#### Tarefa
Reproduza, sem nenhuma alteração, o trecho do texto sobre São Francisco que começa em "O homem deve" e termina em "selo de Deus.".

Já o caminho da iluminação mostra um Francisco que se torna claridade, e o homem, pelo batismo, também se faz luz, uma luz que não pode ser escondida, pois há muitas coisas que cegam a alma humana e é muito triste um coração que não vive a misericórdia de Deus. Quando se esconde a luz de Cristo, estraga-se a obra do criador. Os estigmas de São Francisco mostram a necessidade de o homem ser luz verdadeira para o outro, para a união entre um amor que aquece e reúne corações. Ser como Francisco, sinal de aproximação, ser ponte, e não muros, pontes para levar a Palavra a todos. Francisco se recolhia na solidão e oração, e por isso ele jejuava e meditava a palavra de Deus, preparando-se para o dia da festa, tendo fome pelo desejo de celebrar a festa.
O homem deve abrir o coração ao Senhor, com o amor ardente do Seráfico pai São Francisco de Assis, para a alma do santo, que feriu o seu corpo, com o dardo que o transpassou. E que num mundo onde há tanta poeira, essa poeira não obscureça o coração do homem, não o torne insensível. Que somente permaneçam no coração do homem as legítimas marcas e o amor de Deus e de São Miguel Arcanjo, e que o homem possa se abrir à concreta amorosa na conduta do Evangelho.
São Francisco é aquele que tem a postura do que escuta. É preciso que cada um repense como viveu essa quaresma, será que foi como algo mágico? Se cada um pudesse ver o amor, o poder de Deus, a teria vivido de outra forma? Que São Francisco ajude a cada um a ir à gruta da oração e sair selado por Deus, levando ao irmão o selo da misericórdia, o selo de Deus.

#### Dados fornecidos

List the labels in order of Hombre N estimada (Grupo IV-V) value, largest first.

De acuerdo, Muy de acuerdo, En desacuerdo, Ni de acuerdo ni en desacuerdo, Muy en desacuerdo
...
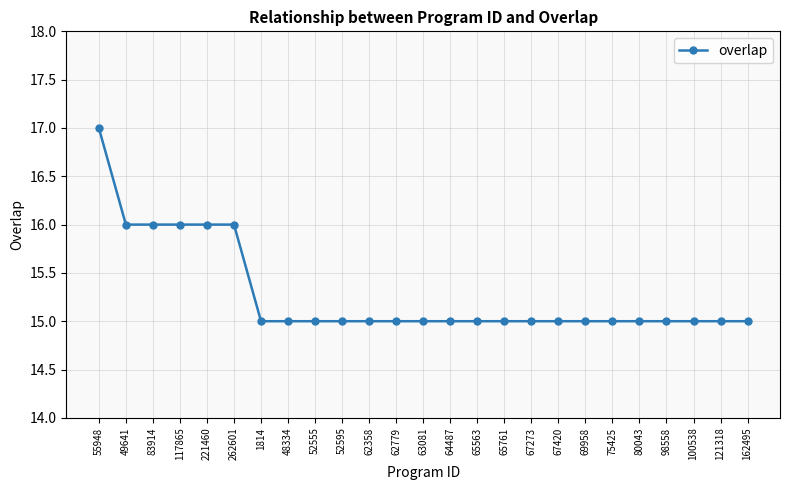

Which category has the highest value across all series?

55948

#### Resposta escrita
O homem deve abrir o coração ao Senhor, com o amor ardente do Seráfico pai São Francisco de Assis, para a alma do santo, que feriu o seu corpo, com o dardo que o transpassou. E que num mundo onde há tanta poeira, essa poeira não obscureça o coração do homem, não o torne insensível. Que somente permaneçam no coração do homem as legítimas marcas e o amor de Deus e de São Miguel Arcanjo, e que o homem possa se abrir à concreta amorosa na conduta do Evangelho.
São Francisco é aquele que tem a postura do que escuta. É preciso que cada um repense como viveu essa quaresma, será que foi como algo mágico? Se cada um pudesse ver o amor, o poder de Deus, a teria vivido de outra forma? Que São Francisco ajude a cada um a ir à gruta da oração e sair selado por Deus, levando ao irmão o selo da misericórdia, o selo de Deus.